The world’s largest species of hornet, which can wipe out a honeybee hive in a matter of hours, has been spotted for the first time in the United States, according to The Washington Department of Agriculture (WSDA).

Asian giant hornets—also known as “murder hornets,” the “Giant Sparrow Bee,” and the “yak killer”—measure up to 2 inches long and prey on large insects, such as praying mantises, wasps, other hornets, as well as bees. They are so lethal that just one can kill 40 European honey bees in one minute, while a small group of them can decimate an entire bee colony, decapitating them and taking the hive as their own and using the thoraxes from the dead bees to feed their young.

Their stingers are also long and strong enough to puncture beekeeping suits, and as a result can be deadly to humans, as a group of them can expose victims to doses of toxic venom equivalent to that of a venomous snake. The venom can destroy red blood cells, resulting in kidney failure and eventual death.

Over a three-month period in 2013, Asian giant hornets killed 42 people and injured 1,675 more in China, while Japan reports that the deadly hornets kill 50 people a year.

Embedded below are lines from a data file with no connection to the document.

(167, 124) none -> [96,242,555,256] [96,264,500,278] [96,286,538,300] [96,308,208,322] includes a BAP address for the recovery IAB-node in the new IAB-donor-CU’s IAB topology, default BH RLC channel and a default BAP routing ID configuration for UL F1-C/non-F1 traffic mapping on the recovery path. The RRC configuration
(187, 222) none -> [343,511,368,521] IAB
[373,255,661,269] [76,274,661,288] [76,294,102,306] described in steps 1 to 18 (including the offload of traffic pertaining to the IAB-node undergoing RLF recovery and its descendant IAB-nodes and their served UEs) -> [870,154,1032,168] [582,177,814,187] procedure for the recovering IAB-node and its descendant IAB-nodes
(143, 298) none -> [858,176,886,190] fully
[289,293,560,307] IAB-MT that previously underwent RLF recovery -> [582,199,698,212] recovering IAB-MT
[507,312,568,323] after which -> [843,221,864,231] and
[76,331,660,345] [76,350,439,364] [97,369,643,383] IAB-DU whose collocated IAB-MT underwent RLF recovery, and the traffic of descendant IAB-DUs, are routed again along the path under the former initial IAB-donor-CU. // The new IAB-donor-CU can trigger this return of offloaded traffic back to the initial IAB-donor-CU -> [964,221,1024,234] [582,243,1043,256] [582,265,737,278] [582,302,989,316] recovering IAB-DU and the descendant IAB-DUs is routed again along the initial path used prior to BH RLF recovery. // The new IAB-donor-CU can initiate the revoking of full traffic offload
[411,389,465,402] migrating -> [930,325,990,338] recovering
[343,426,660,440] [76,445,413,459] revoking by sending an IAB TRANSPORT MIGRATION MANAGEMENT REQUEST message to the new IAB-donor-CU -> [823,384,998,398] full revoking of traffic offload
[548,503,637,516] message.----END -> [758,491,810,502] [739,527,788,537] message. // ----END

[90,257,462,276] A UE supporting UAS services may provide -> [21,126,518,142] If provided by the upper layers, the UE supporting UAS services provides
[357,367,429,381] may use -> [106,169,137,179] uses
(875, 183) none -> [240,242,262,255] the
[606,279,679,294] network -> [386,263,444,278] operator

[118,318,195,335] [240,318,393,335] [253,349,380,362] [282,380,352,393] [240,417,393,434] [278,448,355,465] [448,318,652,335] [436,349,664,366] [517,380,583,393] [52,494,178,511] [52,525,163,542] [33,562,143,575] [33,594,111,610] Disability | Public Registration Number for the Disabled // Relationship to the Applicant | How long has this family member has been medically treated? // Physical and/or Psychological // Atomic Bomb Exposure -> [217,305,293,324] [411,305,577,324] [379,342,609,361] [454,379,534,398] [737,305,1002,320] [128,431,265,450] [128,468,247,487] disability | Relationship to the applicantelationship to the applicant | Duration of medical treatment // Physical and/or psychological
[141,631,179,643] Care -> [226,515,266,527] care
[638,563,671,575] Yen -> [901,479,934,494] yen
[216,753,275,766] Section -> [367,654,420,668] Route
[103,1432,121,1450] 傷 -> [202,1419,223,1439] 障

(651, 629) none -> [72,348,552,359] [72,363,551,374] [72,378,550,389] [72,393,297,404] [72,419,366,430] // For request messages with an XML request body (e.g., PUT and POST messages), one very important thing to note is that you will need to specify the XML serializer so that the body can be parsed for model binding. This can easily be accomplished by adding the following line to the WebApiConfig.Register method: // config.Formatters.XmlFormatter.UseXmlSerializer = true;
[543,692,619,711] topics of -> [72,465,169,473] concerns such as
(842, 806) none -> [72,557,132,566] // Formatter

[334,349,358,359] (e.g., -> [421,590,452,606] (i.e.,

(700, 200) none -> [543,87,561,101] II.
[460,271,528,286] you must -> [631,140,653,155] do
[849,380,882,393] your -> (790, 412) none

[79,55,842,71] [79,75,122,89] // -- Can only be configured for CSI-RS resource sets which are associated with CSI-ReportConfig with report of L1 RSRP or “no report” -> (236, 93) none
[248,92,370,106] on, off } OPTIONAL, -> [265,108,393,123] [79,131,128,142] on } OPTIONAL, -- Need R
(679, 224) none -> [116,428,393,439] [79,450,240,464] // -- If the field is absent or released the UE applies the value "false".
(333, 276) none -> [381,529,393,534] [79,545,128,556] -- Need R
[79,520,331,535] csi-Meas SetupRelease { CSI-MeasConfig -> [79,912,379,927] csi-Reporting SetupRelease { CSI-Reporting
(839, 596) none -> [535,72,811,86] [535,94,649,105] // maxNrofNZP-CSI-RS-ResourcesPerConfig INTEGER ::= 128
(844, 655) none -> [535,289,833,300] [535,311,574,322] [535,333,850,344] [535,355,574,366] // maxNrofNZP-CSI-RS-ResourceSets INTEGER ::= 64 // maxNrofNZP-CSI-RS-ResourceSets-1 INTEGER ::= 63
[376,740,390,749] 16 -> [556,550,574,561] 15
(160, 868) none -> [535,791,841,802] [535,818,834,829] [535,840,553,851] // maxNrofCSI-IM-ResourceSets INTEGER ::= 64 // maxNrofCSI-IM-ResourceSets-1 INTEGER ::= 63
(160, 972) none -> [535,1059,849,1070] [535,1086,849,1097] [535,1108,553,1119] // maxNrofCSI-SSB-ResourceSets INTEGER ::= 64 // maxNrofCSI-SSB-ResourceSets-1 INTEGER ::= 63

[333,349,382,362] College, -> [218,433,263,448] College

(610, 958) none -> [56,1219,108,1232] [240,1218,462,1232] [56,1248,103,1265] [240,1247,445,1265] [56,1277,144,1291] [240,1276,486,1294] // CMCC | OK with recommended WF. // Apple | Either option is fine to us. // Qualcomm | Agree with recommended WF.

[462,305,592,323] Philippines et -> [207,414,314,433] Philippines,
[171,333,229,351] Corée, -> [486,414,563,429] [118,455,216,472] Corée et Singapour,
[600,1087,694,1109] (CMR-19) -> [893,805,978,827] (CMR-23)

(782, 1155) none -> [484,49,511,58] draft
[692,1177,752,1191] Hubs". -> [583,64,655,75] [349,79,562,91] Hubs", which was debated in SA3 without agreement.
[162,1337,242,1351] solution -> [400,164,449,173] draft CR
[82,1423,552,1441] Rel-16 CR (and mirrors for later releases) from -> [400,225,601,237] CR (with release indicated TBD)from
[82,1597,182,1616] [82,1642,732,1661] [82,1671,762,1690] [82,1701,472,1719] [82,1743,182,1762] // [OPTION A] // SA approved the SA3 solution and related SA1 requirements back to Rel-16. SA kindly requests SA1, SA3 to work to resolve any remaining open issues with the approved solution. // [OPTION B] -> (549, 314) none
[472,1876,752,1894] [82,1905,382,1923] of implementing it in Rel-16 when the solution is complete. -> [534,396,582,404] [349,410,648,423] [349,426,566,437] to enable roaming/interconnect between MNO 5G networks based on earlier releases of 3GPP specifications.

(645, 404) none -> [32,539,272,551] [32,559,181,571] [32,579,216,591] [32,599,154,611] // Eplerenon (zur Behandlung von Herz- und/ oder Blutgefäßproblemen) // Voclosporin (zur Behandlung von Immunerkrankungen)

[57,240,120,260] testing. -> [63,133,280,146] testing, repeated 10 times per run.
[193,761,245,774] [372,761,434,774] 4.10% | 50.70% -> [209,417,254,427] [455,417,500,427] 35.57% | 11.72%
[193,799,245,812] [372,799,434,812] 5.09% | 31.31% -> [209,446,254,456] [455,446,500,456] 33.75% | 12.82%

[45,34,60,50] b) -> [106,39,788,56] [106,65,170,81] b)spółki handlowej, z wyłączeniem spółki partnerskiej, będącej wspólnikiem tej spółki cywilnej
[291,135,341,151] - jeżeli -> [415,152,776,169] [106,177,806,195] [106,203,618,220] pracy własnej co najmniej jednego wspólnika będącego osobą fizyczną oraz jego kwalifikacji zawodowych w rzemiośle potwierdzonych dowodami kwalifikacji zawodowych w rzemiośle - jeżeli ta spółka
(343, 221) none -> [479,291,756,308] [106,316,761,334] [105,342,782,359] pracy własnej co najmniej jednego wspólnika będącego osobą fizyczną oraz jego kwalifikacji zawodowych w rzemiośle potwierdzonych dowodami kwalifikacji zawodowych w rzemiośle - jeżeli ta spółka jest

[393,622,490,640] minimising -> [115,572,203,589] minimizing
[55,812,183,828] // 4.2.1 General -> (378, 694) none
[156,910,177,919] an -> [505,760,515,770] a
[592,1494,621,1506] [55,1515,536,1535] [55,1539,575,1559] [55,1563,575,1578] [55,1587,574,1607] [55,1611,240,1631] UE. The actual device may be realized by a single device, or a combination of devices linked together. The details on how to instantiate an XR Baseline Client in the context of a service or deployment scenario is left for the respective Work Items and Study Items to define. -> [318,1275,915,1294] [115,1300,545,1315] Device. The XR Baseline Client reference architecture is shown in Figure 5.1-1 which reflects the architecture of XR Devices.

Despite the killer hornets being native to temperate and tropical Eastern Asia, in December 2019, The Washington Department of Agriculture (WSDA) received and verified four reports of Asian giant hornets near Blaine and Bellingham. These are the first-ever sightings in the United States. Canada had also discovered Asian giant hornets in two locations in British Columbia in the fall of 2019. Scientists do not know how the hornets entered North America.

The New York Times described the hornet’s distinctive look as having “a cartoonishly fierce face featuring teardrop eyes like Spider-Man, orange and black stripes that extend down its body like a tiger, and broad, wispy wings like a small dragonfly.” The WSDA recently published a poster showing what the Asian Giant Hornet looks like and its notable difference in size compared to several other insects.

Researchers, eager to stop the murder hornets from establishing a home in the United States and decimating bee populations, have since launched a full-scale hunt for the hornets.

“This is our window to keep it from establishing,” Chris Looney, an entomologist at the Washington State Department of Agriculture, told the NY Times. “If we can’t do it in the next couple of years, it probably can’t be done.”